Task goal: Copy every line of the data below word for word, without changing anything.

════════════════

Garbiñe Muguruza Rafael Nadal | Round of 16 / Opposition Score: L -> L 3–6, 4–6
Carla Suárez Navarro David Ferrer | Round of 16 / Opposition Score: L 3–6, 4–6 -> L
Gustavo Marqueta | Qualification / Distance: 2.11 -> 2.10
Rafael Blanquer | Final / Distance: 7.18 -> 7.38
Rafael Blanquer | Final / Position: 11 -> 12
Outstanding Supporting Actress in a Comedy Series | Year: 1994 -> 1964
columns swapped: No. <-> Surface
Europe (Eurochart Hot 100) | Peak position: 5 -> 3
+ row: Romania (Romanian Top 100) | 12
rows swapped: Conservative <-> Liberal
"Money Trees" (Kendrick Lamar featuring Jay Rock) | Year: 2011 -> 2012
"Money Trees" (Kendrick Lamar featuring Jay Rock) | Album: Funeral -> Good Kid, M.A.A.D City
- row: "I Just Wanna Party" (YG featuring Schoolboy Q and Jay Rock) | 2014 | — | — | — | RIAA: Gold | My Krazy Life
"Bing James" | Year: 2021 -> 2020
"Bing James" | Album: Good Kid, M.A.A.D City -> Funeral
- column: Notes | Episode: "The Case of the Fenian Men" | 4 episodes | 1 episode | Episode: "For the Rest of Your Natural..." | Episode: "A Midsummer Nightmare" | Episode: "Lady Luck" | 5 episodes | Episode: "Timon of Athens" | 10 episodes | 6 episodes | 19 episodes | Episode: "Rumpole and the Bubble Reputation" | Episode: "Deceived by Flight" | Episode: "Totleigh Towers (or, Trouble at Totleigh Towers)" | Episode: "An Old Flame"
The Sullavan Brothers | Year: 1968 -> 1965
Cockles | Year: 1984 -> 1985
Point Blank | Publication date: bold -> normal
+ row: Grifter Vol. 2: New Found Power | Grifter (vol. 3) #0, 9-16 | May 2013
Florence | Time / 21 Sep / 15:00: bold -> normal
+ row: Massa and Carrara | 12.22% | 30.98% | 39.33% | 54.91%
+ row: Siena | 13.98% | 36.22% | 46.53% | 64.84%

════════════════

Complete output:
Garbiñe Muguruza Rafael Nadal | Round of 16 / Opposition Score: L -> L 3–6, 4–6
Carla Suárez Navarro David Ferrer | Round of 16 / Opposition Score: L 3–6, 4–6 -> L
Gustavo Marqueta | Qualification / Distance: 2.11 -> 2.10
Rafael Blanquer | Final / Distance: 7.18 -> 7.38
Rafael Blanquer | Final / Position: 11 -> 12
Outstanding Supporting Actress in a Comedy Series | Year: 1994 -> 1964
columns swapped: No. <-> Surface
Europe (Eurochart Hot 100) | Peak position: 5 -> 3
+ row: Romania (Romanian Top 100) | 12
rows swapped: Conservative <-> Liberal
"Money Trees" (Kendrick Lamar featuring Jay Rock) | Year: 2011 -> 2012
"Money Trees" (Kendrick Lamar featuring Jay Rock) | Album: Funeral -> Good Kid, M.A.A.D City
- row: "I Just Wanna Party" (YG featuring Schoolboy Q and Jay Rock) | 2014 | — | — | — | RIAA: Gold | My Krazy Life
"Bing James" | Year: 2021 -> 2020
"Bing James" | Album: Good Kid, M.A.A.D City -> Funeral
- column: Notes | Episode: "The Case of the Fenian Men" | 4 episodes | 1 episode | Episode: "For the Rest of Your Natural..." | Episode: "A Midsummer Nightmare" | Episode: "Lady Luck" | 5 episodes | Episode: "Timon of Athens" | 10 episodes | 6 episodes | 19 episodes | Episode: "Rumpole and the Bubble Reputation" | Episode: "Deceived by Flight" | Episode: "Totleigh Towers (or, Trouble at Totleigh Towers)" | Episode: "An Old Flame"
The Sullavan Brothers | Year: 1968 -> 1965
Cockles | Year: 1984 -> 1985
Point Blank | Publication date: bold -> normal
+ row: Grifter Vol. 2: New Found Power | Grifter (vol. 3) #0, 9-16 | May 2013
Florence | Time / 21 Sep / 15:00: bold -> normal
+ row: Massa and Carrara | 12.22% | 30.98% | 39.33% | 54.91%
+ row: Siena | 13.98% | 36.22% | 46.53% | 64.84%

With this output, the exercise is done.